Because the way the law was written there is no cut-off age where income from work becomes exempt from this taxation. You can work to a 100 if you wish and are actually able to and you would still be paying FICA taxes from your paycheck. Hope this answers your question.

Mary
4 years ago
Reply to  PaulE

If you decide to go back to work, Does the extra FICA translate to a higher S.S paycheck even if you are already receiving a S.S payout. Or do you just payout and get no benefit other than the earned paycheck?

PaulE
4 years ago
Reply to  Mary

Once you start receiving SS, the only way the extra FICA would translate into a higher SS payout is if you were to suspend receiving SS and pay back the SS already received. Then when you eventually decide to really retire, as in stop working, you would start receiving SS again. Not a viable option for most people as they would have to write a big check back to Uncle Sam. Reality is if you chose to work after starting to receive SS, you get no extra benefit from the extra FICA paid.

Rusty
4 years ago
Reply to  Mary

Please email your question directly to us at [email protected] and we will be happy to have one of our Certified Social Security Advisors address your question

Rusty
4 years ago
Reply to  Randall Lanier

Please email your question to us at [email protected] and we will be happy to have one of our Certified Social Security Advisors address your question directly.

David b Aldrich
4 years ago

Great information…easy to understand!

Janice Morrow
4 years ago

Excellent explanation. Thank you Rusty. Just love the information AMAC provides. Great value for the little cost of membership. I will post this to twitter and Facebook too!

Irv C
4 years ago

I’m appalled and disgusted that after last year not receiving an increase on my SS that this year my pitence of $4 a month was immediately taken back from me to pay the $4 a month Medicare increase.
I’m so close to moving to South America where my SS will let me be retired with dignity that I can smell the Mangoes.

Ivan Berry
4 years ago
Reply to  Irv C

Better check out the foreign tax legislation for expatriots first– FATCA (Foreign Account Tax Compliance Act) first.

PaulE
4 years ago
Reply to  Ivan Berry

Exactly Ivan. Most foreign countries do NOT want and will no longer open bank accounts for ex-pat Americans due to the onerous FATCA rules. Another Obama financial reform that was designed to keep their hooks into you, even if you decide to move elsewhere in the world. No savings accounts or checking accounts. Certainly no investment or brokerage accounts. The cost and compliance rules associated with FATCA make Americans essentially persona non-grata. Basically any American deciding to live overseas has to maintain a banking presence in the U.S. and either monthly or quarterly wire themselves money to live on.
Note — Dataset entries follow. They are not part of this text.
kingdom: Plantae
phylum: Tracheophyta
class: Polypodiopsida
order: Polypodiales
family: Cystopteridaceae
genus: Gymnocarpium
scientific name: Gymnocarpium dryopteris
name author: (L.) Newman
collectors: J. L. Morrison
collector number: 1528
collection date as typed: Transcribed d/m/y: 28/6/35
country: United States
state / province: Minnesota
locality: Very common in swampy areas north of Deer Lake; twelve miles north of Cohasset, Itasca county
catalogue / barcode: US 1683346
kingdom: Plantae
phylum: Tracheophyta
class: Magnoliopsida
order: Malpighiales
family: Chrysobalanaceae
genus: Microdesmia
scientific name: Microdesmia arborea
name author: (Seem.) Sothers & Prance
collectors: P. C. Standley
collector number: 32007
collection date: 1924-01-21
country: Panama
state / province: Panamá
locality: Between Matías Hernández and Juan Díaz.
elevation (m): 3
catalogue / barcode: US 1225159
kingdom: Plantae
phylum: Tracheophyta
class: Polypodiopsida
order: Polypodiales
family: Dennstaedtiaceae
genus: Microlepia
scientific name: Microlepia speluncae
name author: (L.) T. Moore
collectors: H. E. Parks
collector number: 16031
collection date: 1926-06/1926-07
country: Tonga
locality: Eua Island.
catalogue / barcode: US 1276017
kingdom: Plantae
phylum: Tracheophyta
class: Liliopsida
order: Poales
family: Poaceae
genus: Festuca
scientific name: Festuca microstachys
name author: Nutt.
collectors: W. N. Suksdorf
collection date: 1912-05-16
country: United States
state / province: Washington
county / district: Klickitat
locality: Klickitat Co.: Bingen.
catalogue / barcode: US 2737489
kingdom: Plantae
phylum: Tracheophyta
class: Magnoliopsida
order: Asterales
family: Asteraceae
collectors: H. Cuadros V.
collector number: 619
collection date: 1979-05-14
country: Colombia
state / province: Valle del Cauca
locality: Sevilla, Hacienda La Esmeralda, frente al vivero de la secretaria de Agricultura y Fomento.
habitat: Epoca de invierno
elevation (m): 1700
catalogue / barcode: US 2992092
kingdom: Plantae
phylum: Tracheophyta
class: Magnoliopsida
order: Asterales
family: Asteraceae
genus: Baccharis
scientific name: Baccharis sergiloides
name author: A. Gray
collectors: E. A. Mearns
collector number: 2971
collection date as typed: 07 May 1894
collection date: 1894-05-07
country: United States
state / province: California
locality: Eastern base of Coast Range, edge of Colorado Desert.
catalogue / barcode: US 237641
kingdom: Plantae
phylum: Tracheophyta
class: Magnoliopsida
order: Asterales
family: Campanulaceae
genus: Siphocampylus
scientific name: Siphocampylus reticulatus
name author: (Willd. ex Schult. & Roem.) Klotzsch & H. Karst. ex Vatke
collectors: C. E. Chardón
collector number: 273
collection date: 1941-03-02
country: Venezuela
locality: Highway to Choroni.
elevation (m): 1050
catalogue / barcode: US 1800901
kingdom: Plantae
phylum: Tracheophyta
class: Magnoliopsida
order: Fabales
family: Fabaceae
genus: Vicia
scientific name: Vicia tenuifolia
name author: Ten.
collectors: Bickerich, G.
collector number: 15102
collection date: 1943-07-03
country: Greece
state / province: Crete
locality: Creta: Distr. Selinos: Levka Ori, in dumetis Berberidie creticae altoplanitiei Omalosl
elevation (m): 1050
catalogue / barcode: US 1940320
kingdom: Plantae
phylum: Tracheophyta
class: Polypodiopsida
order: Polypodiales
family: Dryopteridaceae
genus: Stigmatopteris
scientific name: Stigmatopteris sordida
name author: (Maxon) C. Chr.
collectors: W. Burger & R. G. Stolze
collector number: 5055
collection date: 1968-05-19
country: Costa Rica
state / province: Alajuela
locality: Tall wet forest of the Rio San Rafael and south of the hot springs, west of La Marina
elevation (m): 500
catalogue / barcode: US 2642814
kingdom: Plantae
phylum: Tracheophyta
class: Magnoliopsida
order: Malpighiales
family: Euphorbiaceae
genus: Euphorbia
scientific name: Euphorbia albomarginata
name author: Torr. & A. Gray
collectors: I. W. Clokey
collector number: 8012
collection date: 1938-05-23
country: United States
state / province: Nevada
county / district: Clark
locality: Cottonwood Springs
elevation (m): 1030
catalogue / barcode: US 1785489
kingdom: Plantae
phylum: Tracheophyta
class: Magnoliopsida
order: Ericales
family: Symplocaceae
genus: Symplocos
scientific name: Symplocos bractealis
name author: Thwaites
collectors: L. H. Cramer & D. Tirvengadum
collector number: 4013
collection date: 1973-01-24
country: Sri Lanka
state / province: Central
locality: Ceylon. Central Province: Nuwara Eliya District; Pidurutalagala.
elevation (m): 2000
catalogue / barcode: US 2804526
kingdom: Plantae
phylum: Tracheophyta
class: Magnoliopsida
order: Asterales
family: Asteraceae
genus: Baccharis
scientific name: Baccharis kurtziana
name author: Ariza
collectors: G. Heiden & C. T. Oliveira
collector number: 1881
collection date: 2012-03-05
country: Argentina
So Irv C better do better research before he thinks he can simply escape by moving elsewhere. The IRS reach on U.S. citizens opting to live elsewhere is now global via FATCA and made U.S. citizens the least desirable banking or brokerage customers to have. Yes someone can still live overseas, but Irv C will have to do a lot more planning than simply thinking all he has to do is buy a plane ticket to one of the South American countries,

TomB
4 years ago
Reply to  Irv C

Irv has it right. Frankly, I gave serious thought to not renewing my AMAC card this year. For all the talk and rhetoric coming from AMAC about fixing SS, what really has been accomplished!?? Who has AMAC, Heritage Society, et.al., convinced to move at least a little to our side? I live in very blue state, unfortunately, and my “representatives” (and I use that term loosely) have all kinds of money to support 1,000s of refugees, but can’t seem to find the money for a decent SS increase. I’d like to know what catetgory of health care, food and general living expenses went up only 0.3%?? I couldn’t find any when I checked the current CPS breakdown. With the new administration, maybe something will change, but I have my doubts. Why should congress care about those of us over 65 when they have all those new immigrant votes on which they can rely?